Supplier shall be responsible for the proper declaration of goods compliant with the applicable directives and regulations of Germany and the EU in case the suppliers’ head office is located abroad or the goods are imported by Supplier. Supplier shall declare the goods conform to VO EG Nr. 1207/2001, amended by VO EG Nr. 1617/2006. Also, a long term suppliers declaration valid for maximum one year is permissible. If Supplier disregards this duty to declare, it shall be responsible for costs arising therefrom.

§ 14 Tooling Equipment

Any models and tools which are produced by the Supplier at our expense shall become our property upon payment for them. A loan agreement shall substitute the disposal. The tooling equipment shall be treated with care by the Supplier, indicated as our property and – where possible – stored separately from the other products of the Supplier, as well as insured at the expense of the Supplier against disasters such as fire, water, theft, loss and other damage. Resale of the parts produced using these models and tools shall not be permitted without our express written approval.
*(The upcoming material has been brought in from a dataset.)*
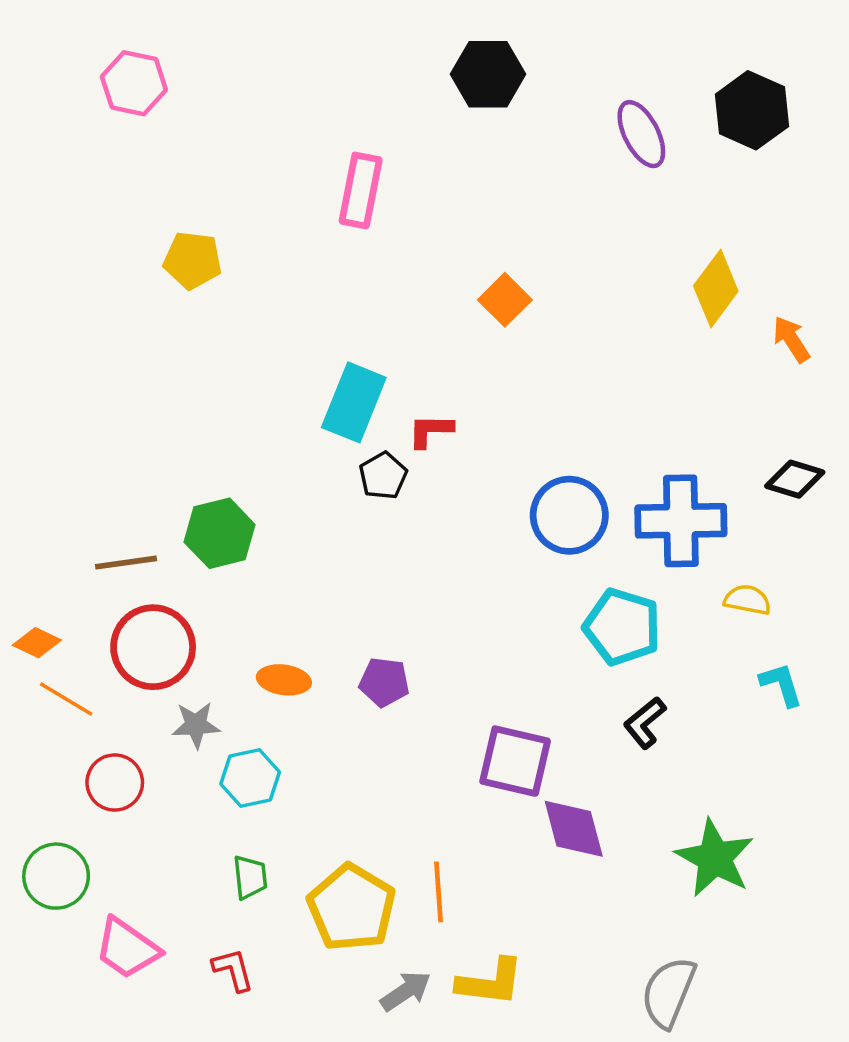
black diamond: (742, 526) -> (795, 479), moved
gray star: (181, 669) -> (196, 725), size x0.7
We are entitled to visit the Supplier’s site to inspect the tooling equipment, the Supplier shall grant access to the site for this purpose.

§ 15 Assignments

The assignment of claims – excluding monetary claims – without our express written approval shall be excluded. Assignments as regards prolonged retention of title shall be authorized, provided that the underlying claim is undisputed.

§ 16 Force Majeure

Each party can invoke force majeure only after immediate notice to the other party of occurrence and the duration of it.

§ 17 Applicable Law, Jurisdiction

(1) This contract shall be governed by the laws of the Federal Republic of Germany (excluding the Convention on Contracts for the International Sale of Goods).

(2) Exclusive place of jurisdiction for all disputes arising out of or in connection with this contract shall be Munich.